Bain also bought a company called Dade International, which ended up laying off some 1,900 workers. You didn't save those jobs, Governor.
ROMNEY: No, there's no question that if you're in the business world and you're trying to save a business that's in trouble, that you're not going to be successful 100 percent of the time.
And I'm very proud of the fact that we were successful many, many times. We grew jobs quite dramatically in many settings. But oftentimes, when an enterprise is in real trouble, you have to try and cut back to save it.
And I'll tell you, when you look at Washington and how badly broken Washington is, you're going to have to have somebody who can go there and say, "You know what? There are too many bureaucrats. There are too many employees in government. We're going to have to cut back in Washington."

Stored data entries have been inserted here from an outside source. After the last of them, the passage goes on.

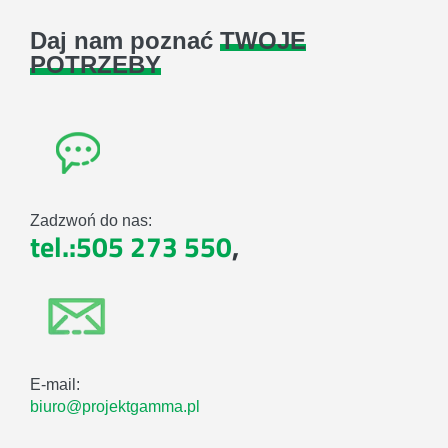
Daj nam poznać
TWOJE
POTRZEBY
Zadzwoń do nas:
tel.:505 273 550
,
E-mail:
biuro@projektgamma.pl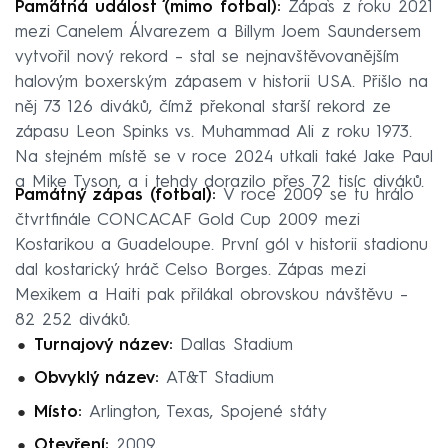
Památná událost (mimo fotbal):
Zápas z roku 2021
mezi Canelem Álvarezem a Billym Joem Saundersem
vytvořil nový rekord – stal se nejnavštěvovanějším
halovým boxerským zápasem v historii USA. Přišlo na
něj 73 126 diváků, čímž překonal starší rekord ze
zápasu Leon Spinks vs. Muhammad Ali z roku 1973.
Na stejném místě se v roce 2024 utkali také Jake Paul
a Mike Tyson, a i tehdy dorazilo přes 72 tisíc diváků.
Památný zápas (fotbal):
V roce 2009 se tu hrálo
čtvrtfinále CONCACAF Gold Cup 2009 mezi
Kostarikou a Guadeloupe. První gól v historii stadionu
dal kostarický hráč Celso Borges. Zápas mezi
Mexikem a Haiti pak přilákal obrovskou návštěvu –
82 252 diváků.
Turnajový název:
Dallas Stadium
Obvyklý název:
AT&T Stadium
Místo:
Arlington, Texas, Spojené státy
Otevření:
2009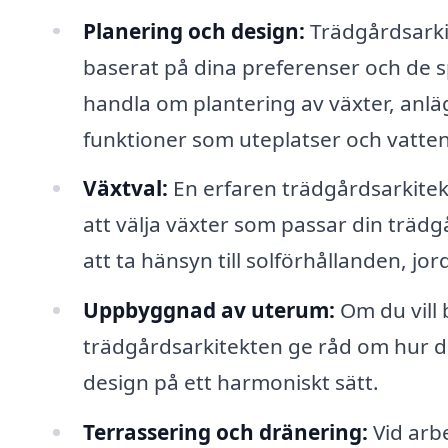
Planering och design:
Trädgårdsarki
baserat på dina preferenser och de s
handla om plantering av växter, anlä
funktioner som uteplatser och vatten
Växtval:
En erfaren trädgårdsarkitek
att välja växter som passar din trädg
att ta hänsyn till solförhållanden, jor
Uppbyggnad av uterum:
Om du vill 
trädgårdsarkitekten ge råd om hur d
design på ett harmoniskt sätt.
Terrassering och dränering:
Vid arb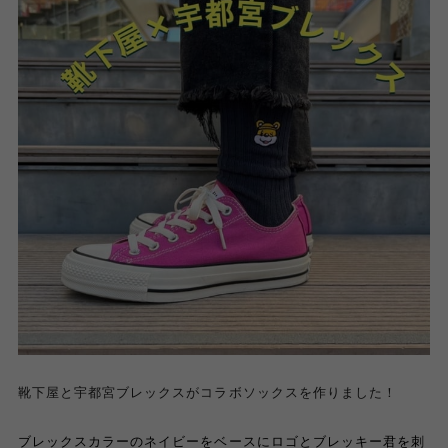
靴下屋と宇都宮ブレックスがコラボソックスを作りました！
ブレックスカラーのネイビーをベースにロゴとブレッキー君を刺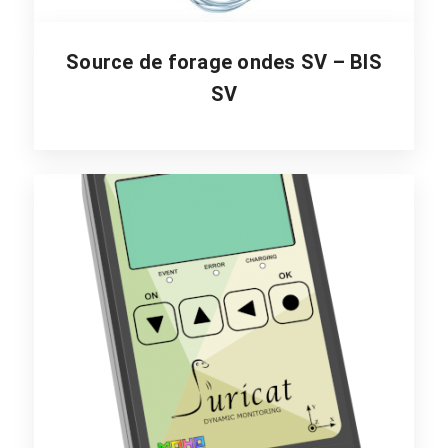
Source de forage ondes SV – BIS
SV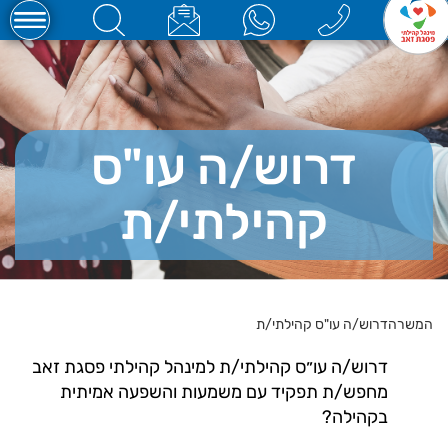
דרוש/ה עו"ס
קהילתי/ת
המשרה
דרוש/ה עו"ס קהילתי/ת
דרוש/ה עו״ס קהילתי/ת למינהל קהילתי פסגת זאב
מחפש/ת תפקיד עם משמעות והשפעה אמיתית
בקהילה?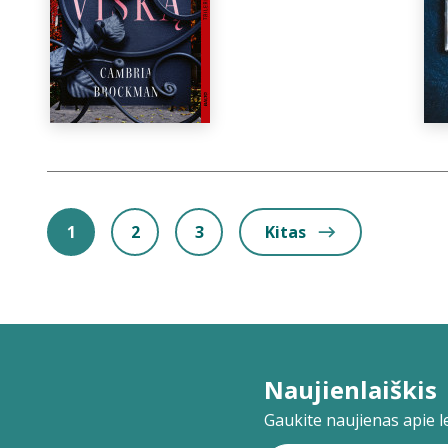
1
2
3
Kitas
Naujienlaiškis
Gaukite naujienas apie lei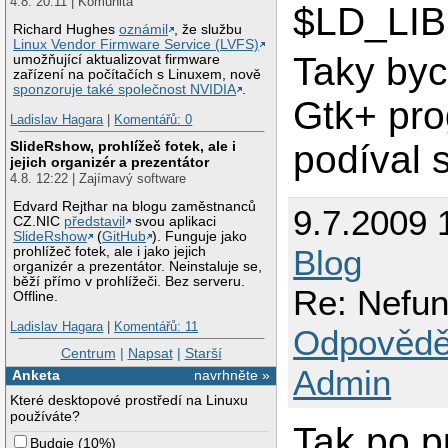
4.8. 20:11 | Komunita
$LD_LI
Richard Hughes
oznámil
, že službu
Linux Vendor Firmware Service (LVFS)
Taky byc
umožňující aktualizovat firmware
zařízení na počítačích s Linuxem, nově
sponzoruje také společnost NVIDIA
.
Gtk+ pro
Ladislav Hagara
|
Komentářů: 0
SlideRshow, prohlížeč fotek, ale i
podíval 
jejich organizér a prezentátor
4.8. 12:22 | Zajímavý software
Edvard Rejthar na blogu zaměstnanců
9.7.2009 
CZ.NIC
představil
svou aplikaci
SlideRshow
(
GitHub
). Funguje jako
Blog
prohlížeč fotek, ale i jako jejich
organizér a prezentátor. Neinstaluje se,
běží přímo v prohlížeči. Bez serveru.
Re: Nefung
Offline.
Ladislav Hagara
|
Komentářů: 11
Odpovědě
Centrum
|
Napsat
|
Starší
Admin
Anketa
navrhněte »
Které desktopové prostředí na Linuxu
používáte?
Tak po p
Budgie
(
10%
)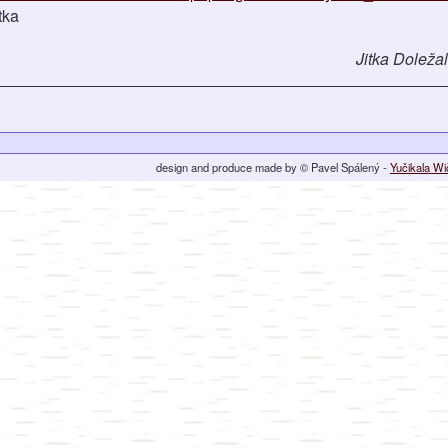
tka
Jitka Doleža
design and produce made by © Pavel Spálený -
Yučikala W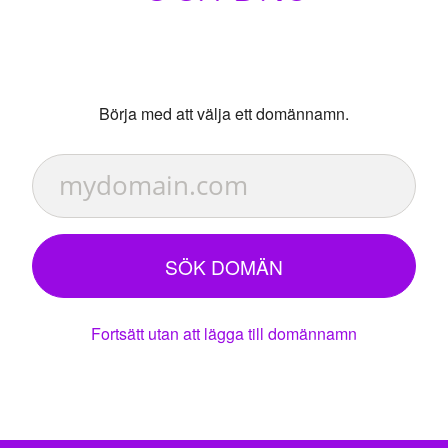
Börja med att välja ett domännamn.
SÖK DOMÄN
Fortsätt utan att lägga till domännamn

I know how to do that and get Washington back on track. This is fundamentally, I believe, an election about changing Washington, about doing to Washington what has to be done to get America back on track so that we can regrow our economy.
And I'll tell you one thing, Chris, the only way you're going to have somebody who understands how to rebuild an economy is to have somebody who's been in the economy, who knows what it's like to see jobs come and go, who's fought to try and build businesses and build jobs.
We're competing around the world now with China and India, tougher competition than we've ever faced before.
It's going to be helpful to have a president who, when we're looking at agreements to work out with other countries on trade -- that knows what impact those agreements will have on American jobs, who knows, for instance, when there are tax incentives put in place, how it's going to change jobs in this country.
I am intimately familiar with how our economy works. I'm working very hard to make sure that the workers of this country have a brighter future. And I will never accept the idea that jobs are gone in America. I'm going to fight to bring back jobs and to grow this country.
WALLACE: Governor Romney, we want to thank you so much for talking with us. I hope to talk to you again soon, sir, and good luck on the campaign trail.